Adolf Hitler foi eleito pelo povo. Jair Bolsonaro também. Donald Trump ainda não temos a certeza. Todos eleitos em estados democráticos. Escolhidos em liberdade.

Hitler matou dezassete milhões de civis. As orientações de Trump perante a pandemia são responsáveis por cerca de três milhões de infectados, cento e trinta e quatro mil vítimas. Para o presidente americano, a doença está controlada e a responsabilidade dos números é da China, ou da OMS, ou de outros, que não ele. Bolsonaro, presidente de um país que apresenta o segundo maior número de infectados e vítimas por Covid- 19, afirma-se orgulhoso da forma como “preservou vidas e empregos sem espalhar o pânico”. Um país em alerta de zona emergente de fome extrema.

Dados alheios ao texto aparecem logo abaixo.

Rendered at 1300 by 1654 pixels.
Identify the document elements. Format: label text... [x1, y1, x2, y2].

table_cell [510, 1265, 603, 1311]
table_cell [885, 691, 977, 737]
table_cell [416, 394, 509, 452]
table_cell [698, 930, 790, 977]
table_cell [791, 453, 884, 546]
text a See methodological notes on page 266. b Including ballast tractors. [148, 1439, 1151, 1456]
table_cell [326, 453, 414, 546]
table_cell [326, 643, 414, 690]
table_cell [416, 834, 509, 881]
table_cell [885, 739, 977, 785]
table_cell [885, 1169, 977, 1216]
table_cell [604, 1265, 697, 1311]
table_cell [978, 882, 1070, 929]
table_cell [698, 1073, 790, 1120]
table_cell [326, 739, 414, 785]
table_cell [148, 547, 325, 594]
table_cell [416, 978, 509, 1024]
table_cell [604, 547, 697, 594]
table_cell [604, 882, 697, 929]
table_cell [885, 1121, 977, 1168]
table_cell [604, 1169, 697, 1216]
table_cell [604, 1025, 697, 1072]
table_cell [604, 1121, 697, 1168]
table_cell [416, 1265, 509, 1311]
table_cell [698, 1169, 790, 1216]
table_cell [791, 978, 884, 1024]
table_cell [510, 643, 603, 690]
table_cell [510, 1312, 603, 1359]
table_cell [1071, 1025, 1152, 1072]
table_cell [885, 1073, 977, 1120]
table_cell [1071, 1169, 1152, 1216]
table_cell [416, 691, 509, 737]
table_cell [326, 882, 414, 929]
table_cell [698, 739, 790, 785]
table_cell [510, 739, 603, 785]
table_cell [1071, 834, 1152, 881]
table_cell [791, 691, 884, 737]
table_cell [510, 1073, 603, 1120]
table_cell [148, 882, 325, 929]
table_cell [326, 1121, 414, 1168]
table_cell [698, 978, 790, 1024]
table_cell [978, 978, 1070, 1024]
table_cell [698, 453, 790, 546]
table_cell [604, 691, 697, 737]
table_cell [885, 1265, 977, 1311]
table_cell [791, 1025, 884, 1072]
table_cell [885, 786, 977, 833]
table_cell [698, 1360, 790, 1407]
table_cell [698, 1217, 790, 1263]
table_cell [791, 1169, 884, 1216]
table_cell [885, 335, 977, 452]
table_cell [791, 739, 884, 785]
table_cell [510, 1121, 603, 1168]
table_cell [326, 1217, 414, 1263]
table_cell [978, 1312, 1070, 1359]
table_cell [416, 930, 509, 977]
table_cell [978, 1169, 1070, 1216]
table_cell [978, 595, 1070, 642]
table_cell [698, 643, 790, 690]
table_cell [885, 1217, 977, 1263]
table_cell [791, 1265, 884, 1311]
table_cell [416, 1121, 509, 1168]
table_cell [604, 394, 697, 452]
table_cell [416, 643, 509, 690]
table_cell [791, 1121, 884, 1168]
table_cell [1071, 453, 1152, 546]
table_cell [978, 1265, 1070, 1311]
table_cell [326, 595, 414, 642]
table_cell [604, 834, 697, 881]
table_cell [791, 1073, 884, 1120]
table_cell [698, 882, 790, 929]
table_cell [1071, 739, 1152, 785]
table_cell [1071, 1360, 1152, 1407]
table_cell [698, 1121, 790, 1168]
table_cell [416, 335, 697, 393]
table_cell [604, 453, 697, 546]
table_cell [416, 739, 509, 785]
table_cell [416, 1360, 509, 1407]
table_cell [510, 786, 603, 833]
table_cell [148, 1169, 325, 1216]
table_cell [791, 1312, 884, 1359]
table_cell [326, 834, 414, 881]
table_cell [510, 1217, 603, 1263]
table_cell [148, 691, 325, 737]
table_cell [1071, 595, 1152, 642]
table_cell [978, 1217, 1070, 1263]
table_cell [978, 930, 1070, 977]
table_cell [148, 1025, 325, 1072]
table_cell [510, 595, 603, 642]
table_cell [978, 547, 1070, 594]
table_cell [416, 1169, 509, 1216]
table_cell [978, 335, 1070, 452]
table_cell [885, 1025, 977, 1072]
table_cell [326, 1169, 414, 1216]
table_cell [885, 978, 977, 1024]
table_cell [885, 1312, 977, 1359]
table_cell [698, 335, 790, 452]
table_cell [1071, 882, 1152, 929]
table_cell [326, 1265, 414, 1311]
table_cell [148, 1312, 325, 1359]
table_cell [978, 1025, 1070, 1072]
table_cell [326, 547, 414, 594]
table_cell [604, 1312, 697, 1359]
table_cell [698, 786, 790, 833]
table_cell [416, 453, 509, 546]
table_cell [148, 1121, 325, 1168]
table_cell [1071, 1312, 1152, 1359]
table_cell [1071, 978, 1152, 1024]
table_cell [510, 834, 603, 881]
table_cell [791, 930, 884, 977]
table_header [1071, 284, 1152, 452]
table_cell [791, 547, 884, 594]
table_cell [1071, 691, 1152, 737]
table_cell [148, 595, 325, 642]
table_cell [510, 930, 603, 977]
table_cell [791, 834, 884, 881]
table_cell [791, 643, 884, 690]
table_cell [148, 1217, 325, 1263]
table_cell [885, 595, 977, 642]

Todos partilham características de comportamento comuns à psicopatia. O charme superficial, a dominância social, o destemor, a ausência de ansiedade, conjugados com a falta de empatia, a autopercepção de grandiosidade, a inexistência de remorsos ou sentimentos de culpa, o egocentrismo, a manipulação dos outros, a impulsividade, e a pouca ou nenhuma ressonância emocional, compõem personalidades aparentemente atractivas. E são-no. Não é novo. Foi descrita uma associação clara entre três das principais características da psicopatia – charme superficial, egocentrismo, ausência de remorsos – e o sucesso em cargos de poder político.

Uma actividade como a política, que exige exposição pública permanente e capacidade para lidar com situações de alta pressão, assenta perfeitamente numa personalidade com baixos níveis de reacção ao stress, e com níveis elevados de competitividade, características da psicopatia. O problema está em que este conjunto de virtudes é indissolúvel dos outros traços. Existe uma relação forte entre a psicopatia e a tendência a comportamentos transgressores e pouco éticos. Às vezes, apenas pelo prazer de transgredir, de sentir a adrenalina, o risco, colmatar o tédio. Brincar com um país como quem brinca com Lego nas tardes quentes do Verão longo e entediante.

A forma como a política passou a ser percebida – como a via de acesso a um conjunto de poderes e privilégios instituídos, isento de escrutínio popular –, torna-se aliciante para quem gosta de poder, manipulação, impunidade e risco. E tudo isto se passa à nossa frente. O charme superficial sob a forma de discurso popular está lá, nas campanhas, nas entrevistas, nos abraços na rua. A ausência de remorsos, a coação e a subjugação, a manipulação e a mentira, também estão lá, nas entrevistas, nos duzentos e oitenta caracteres do Twitter, e, de vez em quando, nas respostas em tribunal onde, confrontados com a responsabilidade, os psicopatas funcionais constroem a realidade ajustada às suas necessidades.

A nossa responsabilidade também devia estar lá – nas urnas. A nós, cidadãs e cidadãos livres, cabe-nos a responsabilidade de reconhecer o discurso, identificar o método, expor o movimento silencioso dos predadores de direitos. Cabe-nos a exigência de uma política transparente, respeitada, coerente com uma visão humanista de valores, em que liberdade e igualdade têm de ser princípios intocáveis. A política não é para psicopatas.